Facts About Lyme Disease In Colorado
With the resurgence of ticks every spring, there is much ado about the threat of Lyme disease. However, while there is an abundance of ticks in Colorado, no human case of Lyme disease has originated in this State. While May is Lyme Disease Awareness Month, it is, for the most part, a concern in the Northeastern region of the United States, leaving residents of Colorado free of the risk of Lyme disease.
While Colorado ticks do not carry Lyme disease, there are many other tick borne illnesses of which to be aware. More than 30 species of ticks are known to reside in Colorado but the Rocky Mountain wood tick and the American dog tick are two of the most common ticks that affect humans. These ticks are of the ixodidae family, commonly referred to as hard-shelled ticks, and have a distinctive plate on the back just behind the head. These ticks will attach themselves to a host, feed for several days, become extremely bloated and then drop off the host.
This behavior is much different than those of the Argasidae family, commonly referred to as soft ticks. The soft ticks are usually found in the nest of their animal host. They feed often but only a few hours at a time.
Because they can transmit diseases, human awareness and knowledge of ticks becomes an important subject and shows the need for Loveland pest control as well as pest control in Fort Collins and throughout Colorado. Ticks are blood-feeding parasites and are more common at the higher elevations of Colorado. They are capable of transmitting diseases such as Colorado tick fever, Rocky Mountain spotted fever, tularemia and relapsing fever.

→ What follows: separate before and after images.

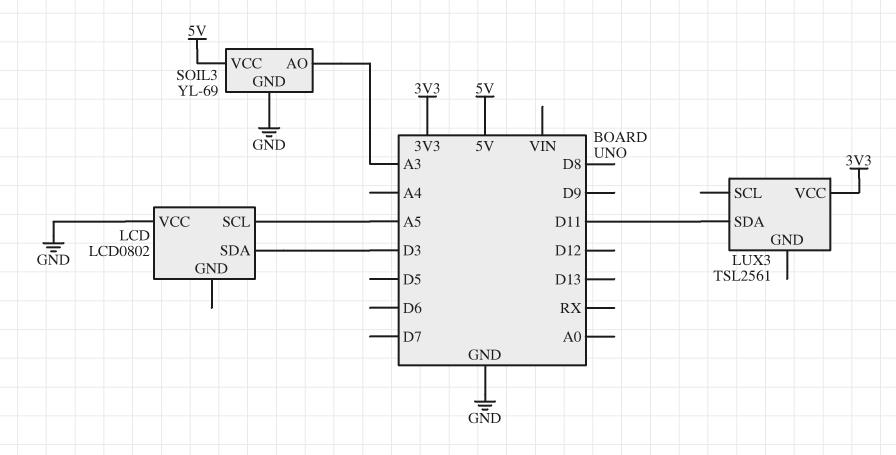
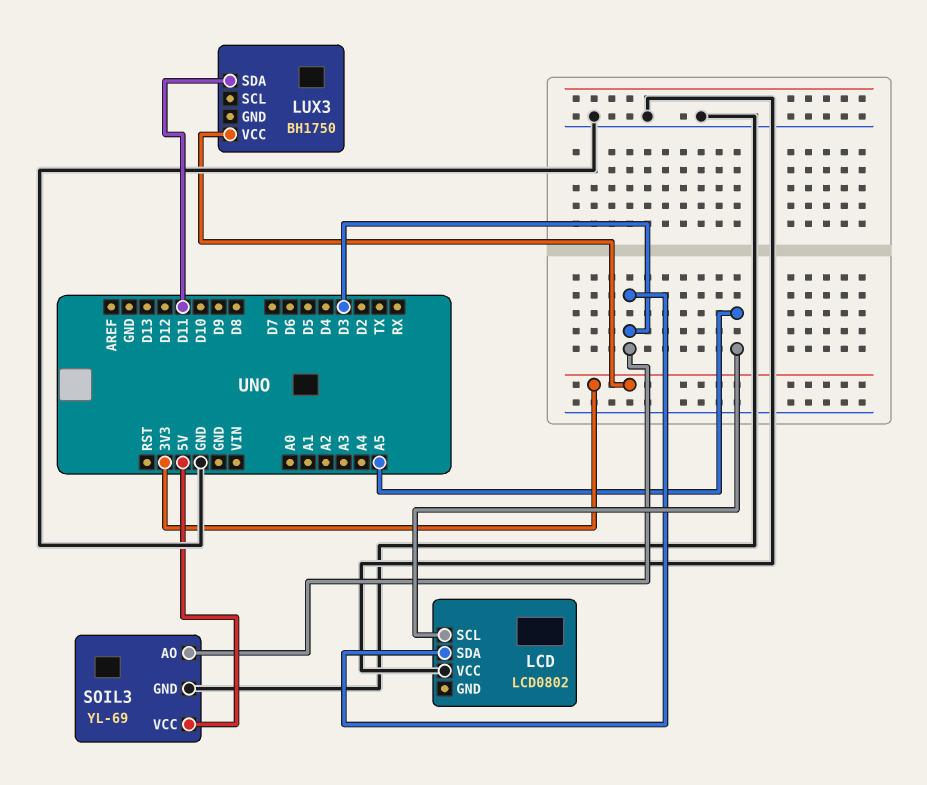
LUX3: TSL2561 -> BH1750
SOIL3 pin AO: A3 -> D3

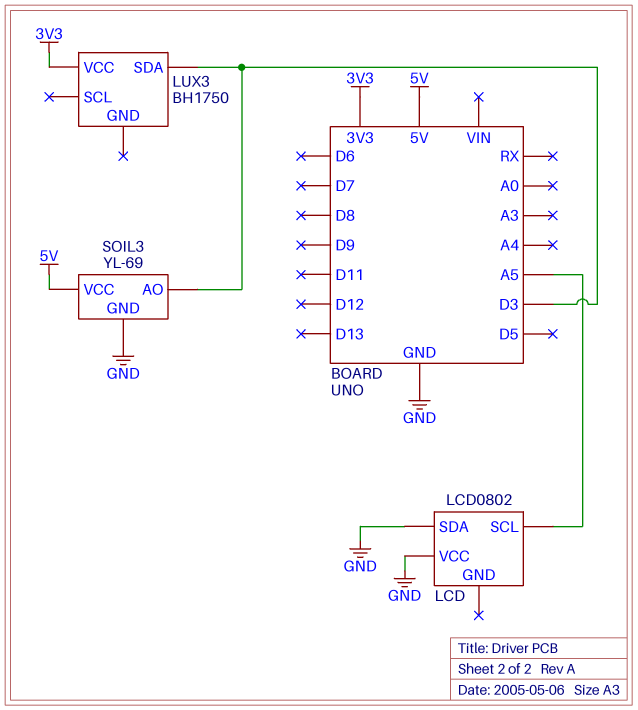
LCD pin SDA: D3 -> GND
LUX3 pin SDA: D11 -> D3

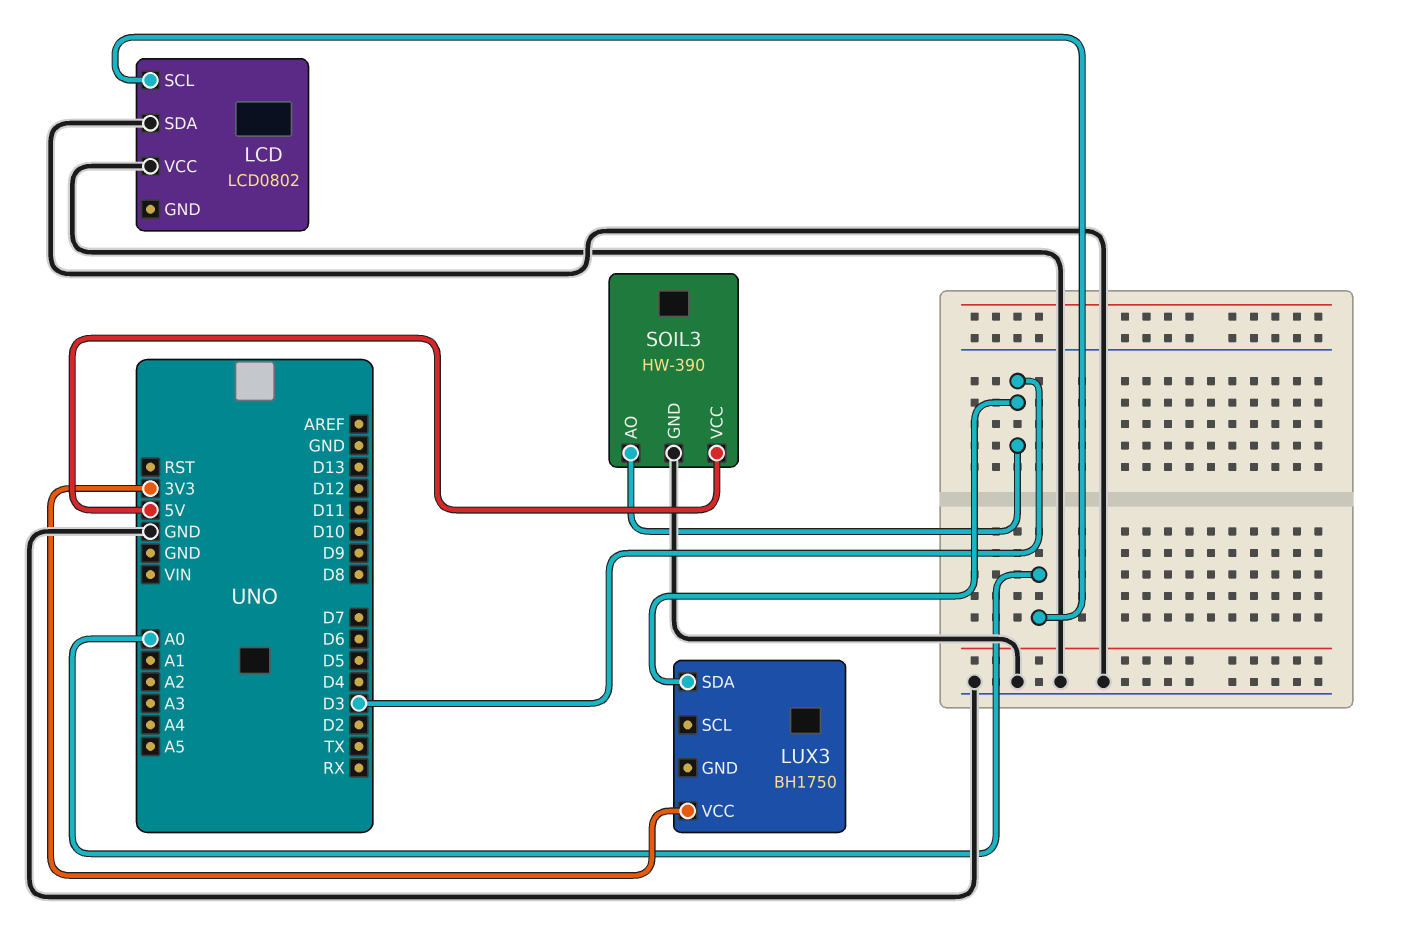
LCD pin SCL: A5 -> A0
SOIL3: YL-69 -> HW-390

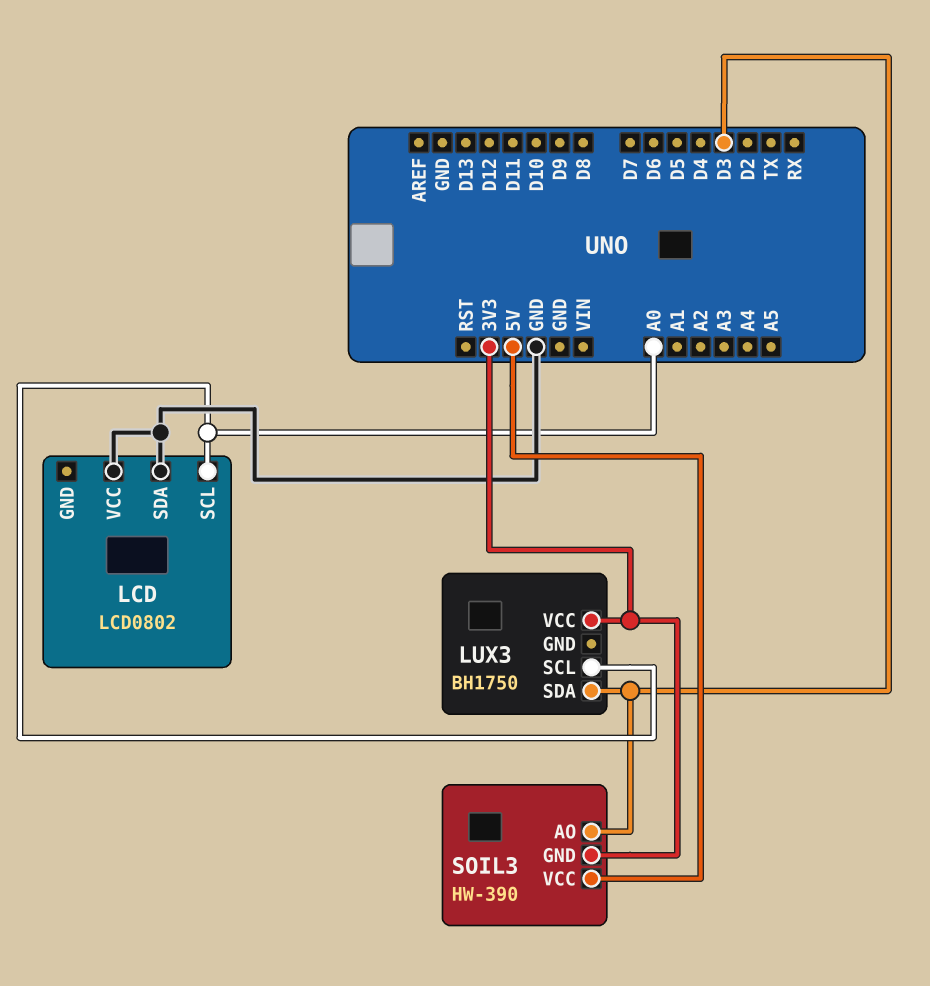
LUX3 pin SCL: none -> A0
SOIL3 pin GND: GND -> 3V3

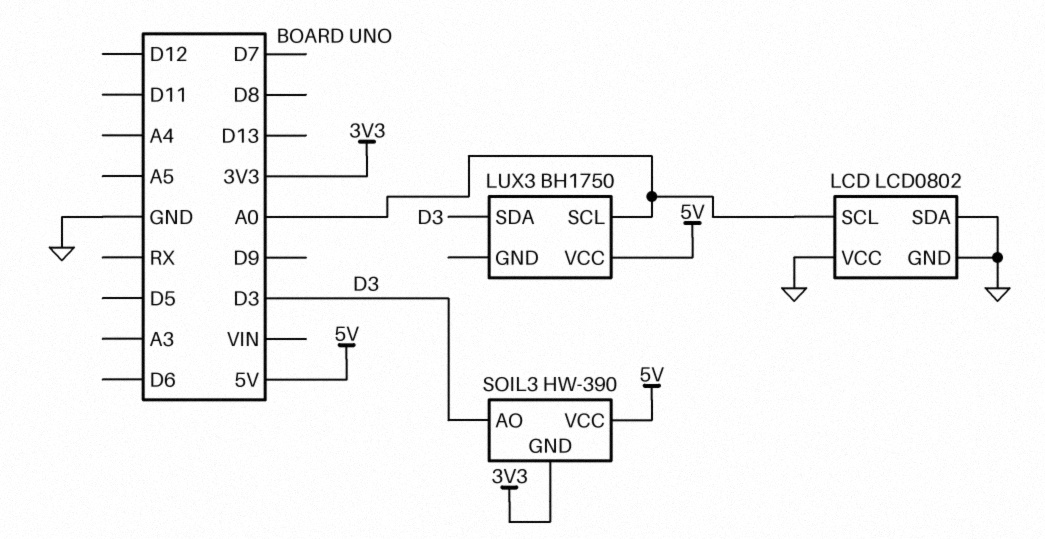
LCD pin GND: none -> GND
LUX3 pin VCC: 3V3 -> 5V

Most human encounters with ticks involve the Rocky Mountain wood tick and the American dog tick. These two ticks are closely related and have similar life cycles that include larva, nymph and adult. They are a three-host tick meaning that feeding must occur with a different host for each stage. Remembering that a tick feeds continuously until it bloats and falls off its host, it is assumed that each stage will affect or require a different host. Feeding activity of the first two stages usually always involves a small mammal. However, after the second feeding, the nymph will drop from its animal host and molt into the adult stage. It is the adult stage of tick that occasionally feeds on people. Tick activity can begin as early as March, but usually subsides by the end of July.